> [What the exercise asks]
Your task is to copy the stretch of lines in the records below that begins with the line containing "house plant: present [60,531,191,667]" and ends with the line containing "house plant: present [1147,660,1245,788]", exactly as written, with nothing added.

> [Data extracts]
------

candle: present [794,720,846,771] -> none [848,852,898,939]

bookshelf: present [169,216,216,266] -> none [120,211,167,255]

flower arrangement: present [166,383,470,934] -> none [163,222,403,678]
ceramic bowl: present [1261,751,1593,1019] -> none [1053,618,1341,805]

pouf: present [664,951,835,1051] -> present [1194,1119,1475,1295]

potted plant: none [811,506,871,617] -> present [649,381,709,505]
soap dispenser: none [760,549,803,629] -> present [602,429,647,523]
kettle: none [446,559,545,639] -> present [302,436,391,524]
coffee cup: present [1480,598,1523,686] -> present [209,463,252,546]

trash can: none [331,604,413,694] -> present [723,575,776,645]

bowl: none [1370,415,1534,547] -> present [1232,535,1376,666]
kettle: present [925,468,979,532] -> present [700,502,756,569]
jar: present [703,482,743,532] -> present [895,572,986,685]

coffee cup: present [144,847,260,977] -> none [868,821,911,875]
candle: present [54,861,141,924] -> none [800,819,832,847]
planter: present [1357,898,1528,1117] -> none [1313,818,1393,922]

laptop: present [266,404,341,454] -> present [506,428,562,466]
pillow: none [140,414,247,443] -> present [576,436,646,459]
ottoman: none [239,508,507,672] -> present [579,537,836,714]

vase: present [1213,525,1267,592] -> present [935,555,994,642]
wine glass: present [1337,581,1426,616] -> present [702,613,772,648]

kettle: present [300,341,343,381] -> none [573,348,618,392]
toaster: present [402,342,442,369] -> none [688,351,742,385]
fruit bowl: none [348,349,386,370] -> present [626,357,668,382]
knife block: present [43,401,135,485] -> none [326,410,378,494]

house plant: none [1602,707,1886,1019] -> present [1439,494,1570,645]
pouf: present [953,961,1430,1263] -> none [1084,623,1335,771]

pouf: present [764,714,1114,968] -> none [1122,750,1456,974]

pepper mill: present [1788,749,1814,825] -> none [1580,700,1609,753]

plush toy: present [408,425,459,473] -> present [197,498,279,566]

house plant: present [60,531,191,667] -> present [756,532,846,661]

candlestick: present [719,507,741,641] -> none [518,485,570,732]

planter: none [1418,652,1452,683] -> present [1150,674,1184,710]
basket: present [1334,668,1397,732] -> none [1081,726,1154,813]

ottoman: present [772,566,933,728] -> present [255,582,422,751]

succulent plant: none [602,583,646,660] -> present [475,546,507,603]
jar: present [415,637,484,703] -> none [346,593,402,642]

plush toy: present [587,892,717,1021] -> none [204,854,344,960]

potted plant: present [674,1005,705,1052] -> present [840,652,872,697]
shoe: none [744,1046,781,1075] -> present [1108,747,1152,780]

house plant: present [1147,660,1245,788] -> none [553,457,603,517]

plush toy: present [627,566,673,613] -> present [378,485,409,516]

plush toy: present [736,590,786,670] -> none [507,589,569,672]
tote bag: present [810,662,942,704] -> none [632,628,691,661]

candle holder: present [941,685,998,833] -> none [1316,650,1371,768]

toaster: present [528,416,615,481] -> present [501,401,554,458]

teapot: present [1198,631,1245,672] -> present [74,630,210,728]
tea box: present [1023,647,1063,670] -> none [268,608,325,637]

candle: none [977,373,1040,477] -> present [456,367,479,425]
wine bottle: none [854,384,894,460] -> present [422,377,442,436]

------

> [Written answer]
house plant: present [60,531,191,667] -> present [756,532,846,661]

candlestick: present [719,507,741,641] -> none [518,485,570,732]

planter: none [1418,652,1452,683] -> present [1150,674,1184,710]
basket: present [1334,668,1397,732] -> none [1081,726,1154,813]

ottoman: present [772,566,933,728] -> present [255,582,422,751]

succulent plant: none [602,583,646,660] -> present [475,546,507,603]
jar: present [415,637,484,703] -> none [346,593,402,642]

plush toy: present [587,892,717,1021] -> none [204,854,344,960]

potted plant: present [674,1005,705,1052] -> present [840,652,872,697]
shoe: none [744,1046,781,1075] -> present [1108,747,1152,780]

house plant: present [1147,660,1245,788] -> none [553,457,603,517]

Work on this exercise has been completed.